I am irked by some of her dear old English prejudices, as in the following: “Oh how deeply thankful I am I didn’t go having an aunt with clever ideas about literature and painting. Oh how I dread those cultured gentlewomen, like you get so many of in America. Oh my, they put in so much energy getting cultured it frays their nerves, they’re all profoundly unquiet, and running out after the last opinion.” (p.98) We English middle classes don’t want to be taken as “clever” do we… even if we are? (And even if Stevie Smith accuses the C. of E. of failing to be clever.) And of course it’s those horrid Americans who are the worst culture vultures.

I mustn’t carp too much, though. Because in her verbal ramblings Stevie Smith does sometimes score a bullseye.

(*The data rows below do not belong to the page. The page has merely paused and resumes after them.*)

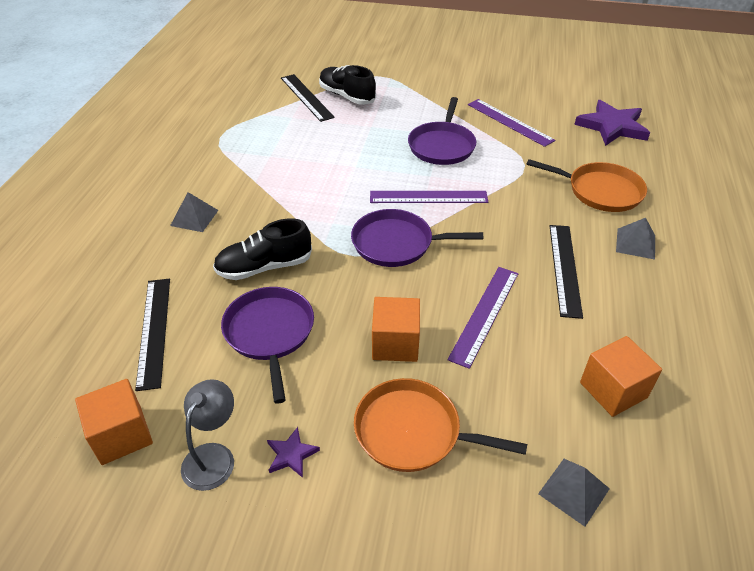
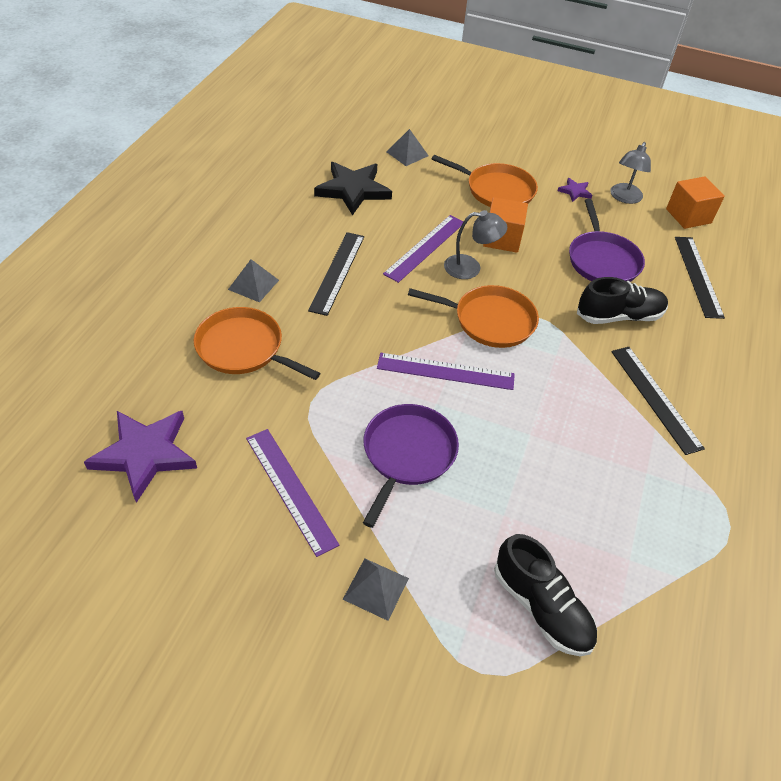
camera: 175 degrees left, 5 degrees up
grey pyramid [170,192,218,232] -> grey pyramid moved to [343,559,409,621]
black ruler [281,74,335,122] -> black ruler moved to [611,347,705,455]
purple pan [351,209,483,267] -> orange pan [408,285,539,348]
orange cube [580,336,662,417] -> black star [314,162,392,215]
none -> grey lamp [444,210,507,279]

As in her evisceration of what was once the standard sort of radio broadcast for children: “You know the stuff they slop out to the sweet little BBC brattery? So wide-eyed and daisy-sweet, and solemn-young and sweet smell of childhood.” (p.180) 

            And as in her awareness of the misuse of a common word: “When a magazine is a ‘book’, you can reckon that’s the public Lord Victor has in mind. And that’s the public that won’t stand for highbrow nonsense.” (p.56)

            And as in the snobby mentality of some suburbanites: “It is funny that all the time in suburbs people are being ashamed of being in suburbs, and are having to show that they are not like that themselves, not that way at all, you know. And there will be some courteous deprecating laughter.” (p.199)

So you see, Dear Reader, I have unbent the very bent spoon that is Novel on Yellow Paper, and I have worked it out for you so that you don’t have to Work It Out For Yourself. And really a big part of you must now be saying “Why has he taken up so much space describing a book that sounds both very dated and rather silly?” And I guess a big part of me would agree with you, though at least in small doses I found some of this (ahem) novel to be amusing and it has its insightful bits.

But the twitter and chitter and chatter did get to me in the end, and I think I know why. Stevie Smith unwittingly tells me why. In describing a manipulative woman, she says “And she had a smile that was cunning and deliberate. It came out like it was spontaneous, but somehow you knew it wasn’t so-o-o spontaneous, but cleverly timed.” (p.107) This could be the best verdict on Smith’s own style. Her variety of shooting-in-all-drections, jumbled, I’m-just-writing-things-as-they-come-to-me style is, after all, always a kind of fraud, as, in a way, all so-called stream-of-consciousness writing is. The only genuinely spontaneous writing - writing coming out without forethought - would be the “automatic writing” that table-rappers and spiritualists once practised (and even that was probably a fraud). The writer is always conscious of what she is doing and aware of the effects she is creating. It is artful and cunning faux artlessness, faux naivete, and we are meant to take its evasions and blur-words and non-sequiturs as the delightful warbling of a charming chatterbox.

In the end, this role annoys me as much as the assumed infantilism in some of Smith’s worse poetry. And I wish she had worked more of it out for herself, so that I didn’t have to.